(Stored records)
>>

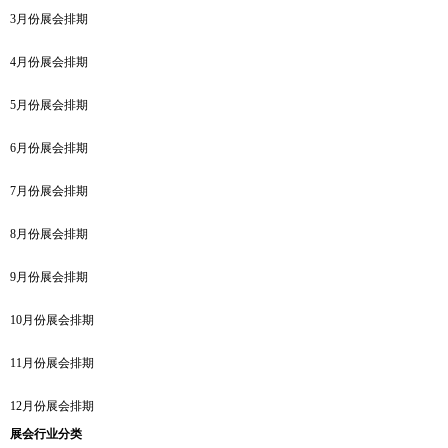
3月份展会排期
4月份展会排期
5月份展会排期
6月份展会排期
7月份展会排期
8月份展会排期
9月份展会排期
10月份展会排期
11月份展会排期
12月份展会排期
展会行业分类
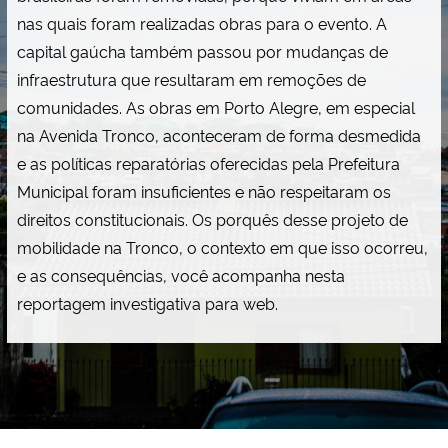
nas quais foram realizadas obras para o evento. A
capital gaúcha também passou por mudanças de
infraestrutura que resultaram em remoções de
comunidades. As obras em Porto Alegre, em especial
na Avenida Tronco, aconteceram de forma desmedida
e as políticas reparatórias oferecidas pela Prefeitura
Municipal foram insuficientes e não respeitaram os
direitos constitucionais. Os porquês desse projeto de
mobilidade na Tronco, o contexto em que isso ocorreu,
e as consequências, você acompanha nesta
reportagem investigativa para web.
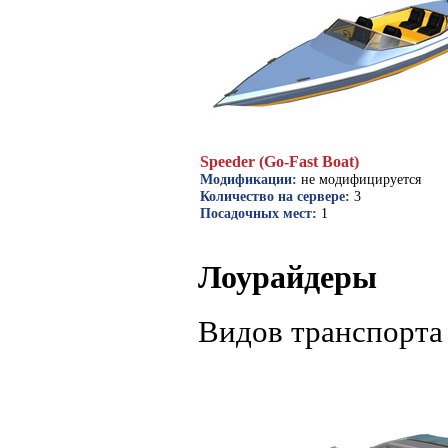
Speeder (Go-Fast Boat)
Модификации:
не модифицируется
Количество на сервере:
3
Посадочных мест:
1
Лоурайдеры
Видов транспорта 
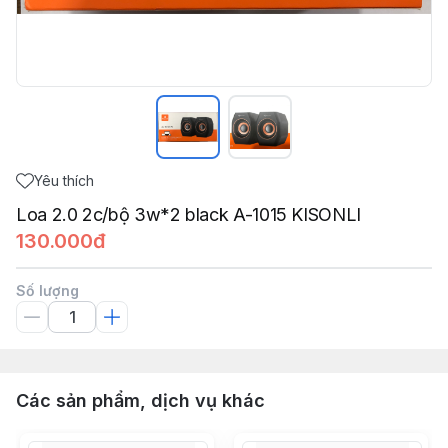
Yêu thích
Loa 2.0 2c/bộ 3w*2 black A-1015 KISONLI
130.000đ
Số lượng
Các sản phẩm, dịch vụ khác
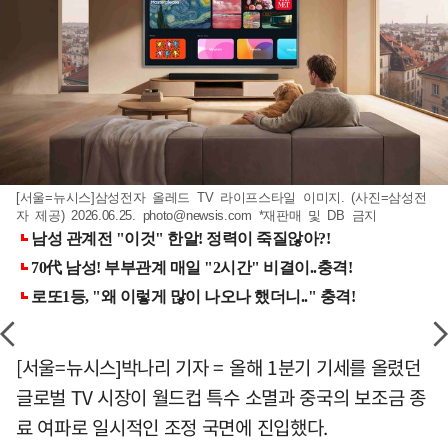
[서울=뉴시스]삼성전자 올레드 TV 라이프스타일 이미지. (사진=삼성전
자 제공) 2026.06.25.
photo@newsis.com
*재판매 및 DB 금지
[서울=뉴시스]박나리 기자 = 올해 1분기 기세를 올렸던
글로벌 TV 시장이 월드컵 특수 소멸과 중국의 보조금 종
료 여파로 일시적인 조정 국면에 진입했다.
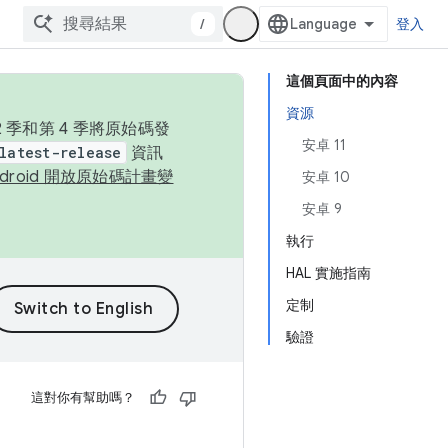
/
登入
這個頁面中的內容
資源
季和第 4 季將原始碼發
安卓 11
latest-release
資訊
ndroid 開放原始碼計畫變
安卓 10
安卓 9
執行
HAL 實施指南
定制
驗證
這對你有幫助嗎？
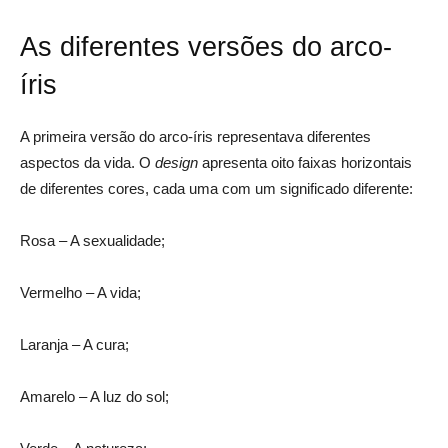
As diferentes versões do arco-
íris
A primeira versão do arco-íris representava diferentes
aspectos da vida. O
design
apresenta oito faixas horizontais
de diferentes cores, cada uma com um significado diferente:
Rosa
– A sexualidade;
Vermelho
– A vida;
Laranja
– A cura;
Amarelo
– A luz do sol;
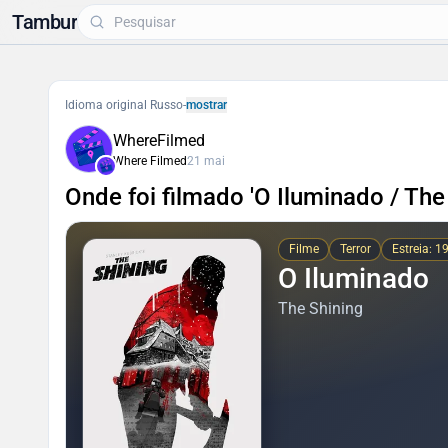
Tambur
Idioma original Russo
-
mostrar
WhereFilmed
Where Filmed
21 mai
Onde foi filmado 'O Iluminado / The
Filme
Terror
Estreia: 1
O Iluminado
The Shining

<<

Count how many lines of the records contain the string "Iluminado", matching uppercase and lowercase exactly. Give only the number.

--- Exercise solution ---
2